Some of us love the informality of email and prefer that it resist institutionalization. Now the New Yorker reports, that two text-based professional (David Shipley, the Op-Ed editor of the Times, and Will Schwalbe, the editor-in-chief of Hyperion Books) have conjured up an email style guide.
Two years back, Slate.com suggested that the American and European sensibilites regarding email were worlds away (article), and they made some good points–the skinny–for Europeans, e-mail has replaced the business letter, and for Americans, it has replaced the telephone.

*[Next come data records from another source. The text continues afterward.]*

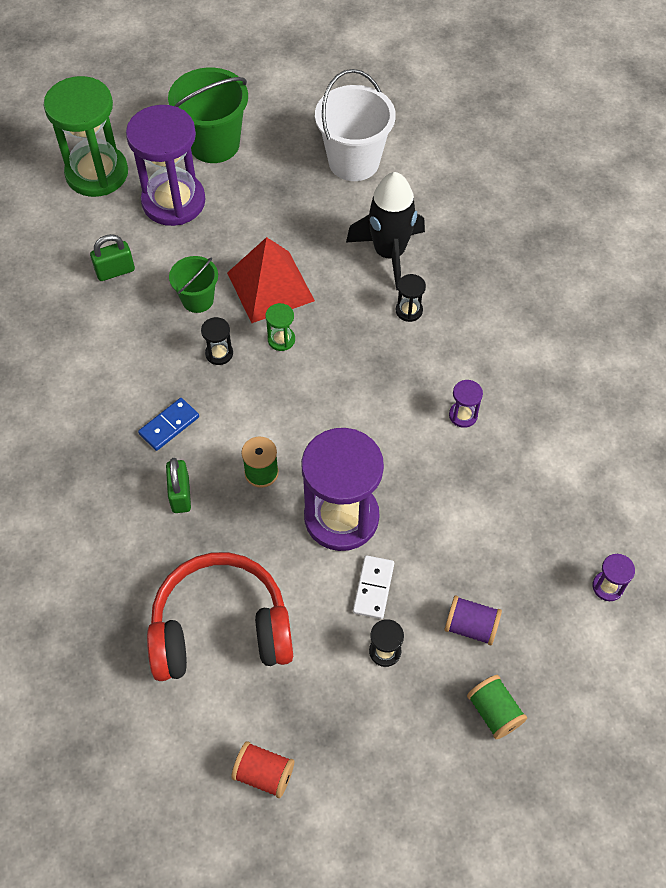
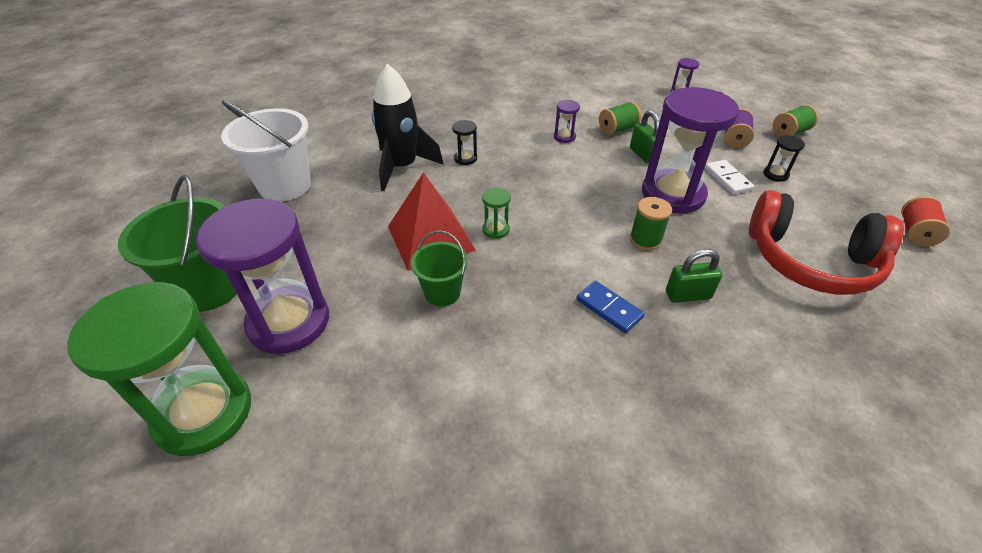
camera: 90 degrees left, 15 degrees down
green padlock [90,234,135,281] -> green padlock moved to [630,110,660,163]
red headphones [147,552,293,681] -> red headphones turned 60 degrees counterclockwise [749,190,904,295]
black hourglass [201,317,233,365] -> none
white domino [353,555,394,619] -> white domino turned 60 degrees clockwise [705,160,754,194]
none -> green spool [599,102,641,135]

The New Yorker, which has been using umlauts in lieu of hyphens (what century are we in?), isn’t exactly the go-to guide for contemporary writing style, but its interesting to know that even the calcified are thinking about email (and other e-based communications) nowadays.

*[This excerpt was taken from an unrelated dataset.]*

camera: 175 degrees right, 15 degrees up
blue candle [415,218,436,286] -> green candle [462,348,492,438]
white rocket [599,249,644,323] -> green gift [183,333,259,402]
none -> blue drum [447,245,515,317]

Publisher’s Weekly tells us:
Shipley and Schwalbe…explain why people so often say “incredibly stupid things” in their outgoing messages. “Email has a tendency to encourage the lesser angels of our nature,” they note. They also offer “seven big reasons to love email,” along with quick guides to instant messaging and e-mail technology, all the while urging us to “think before [we] send.”
Ok, maybe their intention is not horrible, so if you must check out their book, “Send: The Essential Guide to Email for Office and Home” is on sale today everywhere (Amazon listing).